Obligatory Technobabble: "Come off the main lead, split off at the force activator, then reversing power leads through the force activator, repulsor beam powers against Tsilokovsky!" - Wesley, drunkenly explaining how he'll save the ship.
Behind the Scenes Memory: Paul Lynch, who directed this episode, directed several episodes of TNG over the years. He was an Englishman who was always extraordinarily wound up, red-faced, sweating profusely, and infamous for saying "Energy! Energy! Energy! And, and, and, and, action!" before takes. He did this before every take, regardless of whether the scene actually called for "Energy! Energy! Energy!" or not. During production of a later episode, in a scene when Brent had the first line, Paul did his "and, and, and, and, and ACTION!" thing. Instead of starting the scene, Brent looked at Paul, and said, very seriously, "Can I get another 'and' please?" to which Paul enthusiastically replied, Yes! AND AND AND! ACTION!"

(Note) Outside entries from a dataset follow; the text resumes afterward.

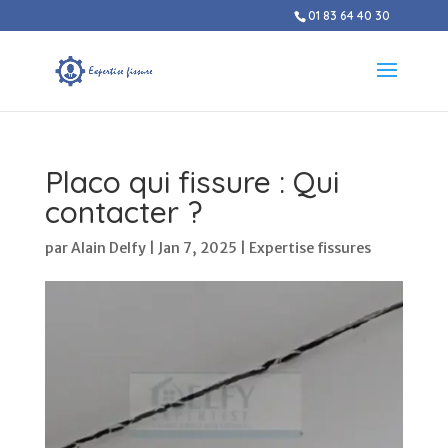
01 83 64 40 30
Placo qui fissure : Qui
contacter ?
par
Alain Delfy
|
Jan 7, 2025
|
Expertise fissures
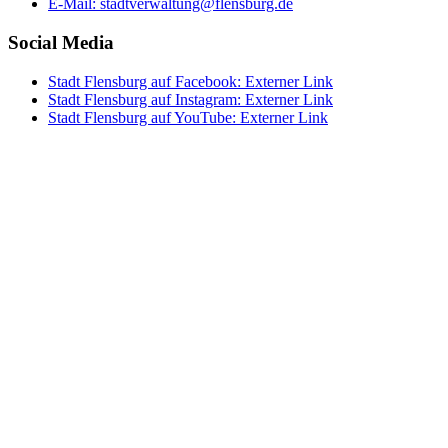
E-Mail:
stadtverwaltung@flensburg.de
Social Media
Stadt Flensburg auf Facebook
: Externer Link
Stadt Flensburg auf Instagram
: Externer Link
Stadt Flensburg auf YouTube
: Externer Link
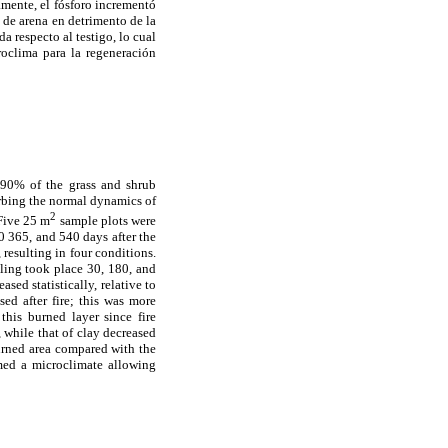
amente, el fósforo incrementó
 de arena en detrimento de la
a respecto al testigo, lo cual
roclima para la regeneración
d 90% of the grass and shrub
turbing the normal dynamics of
2
 Five 25 m
sample plots were
0 365, and 540 days after the
esulting in four conditions.
ling took place 30, 180, and
sed statistically, relative to
ed after fire; this was more
this burned layer since fire
 while that of clay decreased
burned area compared with the
rmed a microclimate allowing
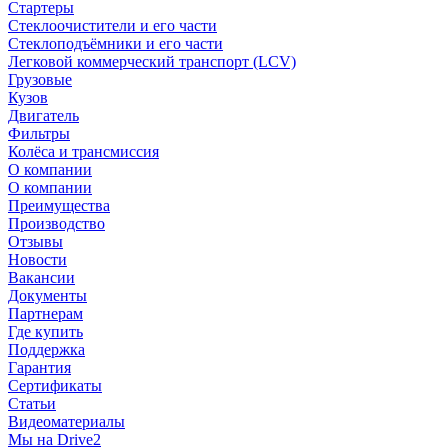
Стартеры
Стеклоочистители и его части
Стеклоподъёмники и его части
Легковой коммерческий транспорт (LCV)
Грузовые
Кузов
Двигатель
Фильтры
Колёса и трансмиссия
О компании
О компании
Преимущества
Производство
Отзывы
Новости
Вакансии
Документы
Партнерам
Где купить
Поддержка
Гарантия
Сертификаты
Статьи
Видеоматериалы
Мы на Drive2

The Bottom Line: Whether it was the worst episode ever or not probably rested upon the viewer's expectations. Trekkies who were looking for reasons to hate The Next Generation found plenty: the cinematography was very dark and heavy use of wide angles didn't present a very favorable view of the actors. It's essentially a rehash of The Naked Time, and not a very good one (Jonathan Frakes once said that he felt "totally ashamed" by it, and that it was one of the worst things we ever did on TNG. Those are strong words, especially considering episodes like Angel One and Code of Honor) . . . and then there's that whole "annoying smartypants kid who takes over and then helps save the ship" situation.
Viewers who were willing to watch it with an open mind saw flashes of things they came to love watching (and we loved creating) over the years: Data's entertaining attempts to understand the human condition, the complex relationship between Picard and Beverly, and the frequent tributes to the original series. The show clearly has a long way to go, but Patrick Stewart is strong and capable, and it's clear that Brent Spiner is going to do some wonderful things with Data, if the writers will just let him.

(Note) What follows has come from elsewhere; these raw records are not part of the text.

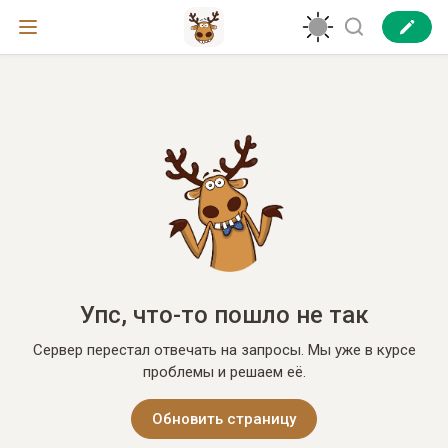
Упс, что-то пошло не так
Сервер перестал отвечать на запросы. Мы уже в курсе
проблемы и решаем её.
Обновить страницу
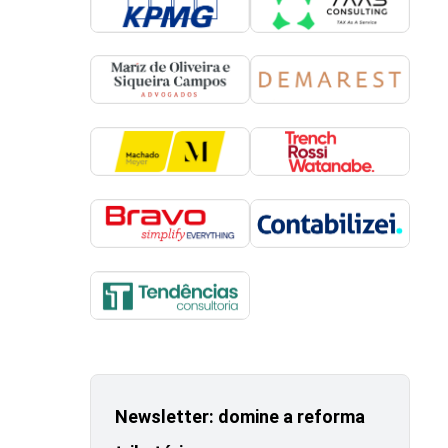
Newsletter: domine a reforma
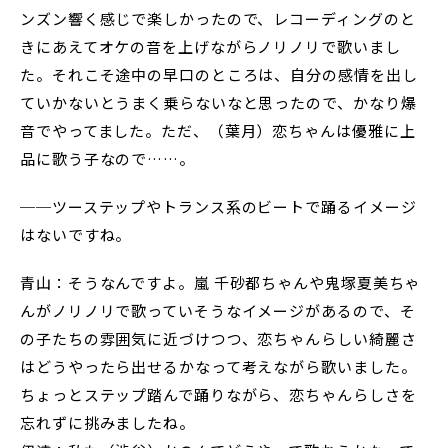
ンズン響く感じで楽しかったので、レコーディングのと
きにあえてオケの音を上げながらノリノリで歌いまし
た。それこそ途中の早口のところは、自分の感情を出し
ていかないとうまく乗らないなと思ったので、かなり爆
音でやってました。ただ、（葉月）恋ちゃんは優雅に上
品に歌う子なので……。
──ツーステップやトランス系のビートで踊るイメージ
はないですね。
青山：そうなんですよ。嵐 千砂都ちゃんや鬼塚夏美ちゃ
んがノリノリで歌っていそうなイメージがあるので、そ
の子たちの雰囲気に近づけつつ、恋ちゃんらしい綺麗さ
はどうやったら出せるかなって考えながら歌いました。
ちょっとステップ踏んで踊りながら、恋ちゃんらしさを
忘れずに挑みましたね。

With the benefit of hindsight, and the reassurance that we will eventually settle into our characters and deliver episodes like The Big Goodbye, and Heart of Glory before the season is over it's easier to forgive some of the obvious growing pains that plagued us back in 1987. The Naked Now has some genuinely funny moments, but it was only the second time (after Farpoint) that audiences had seen us, and this episode was not the best way to introduce the audience to a new show, with a new cast, especially when we all knew we were standing on the shoulders of giants.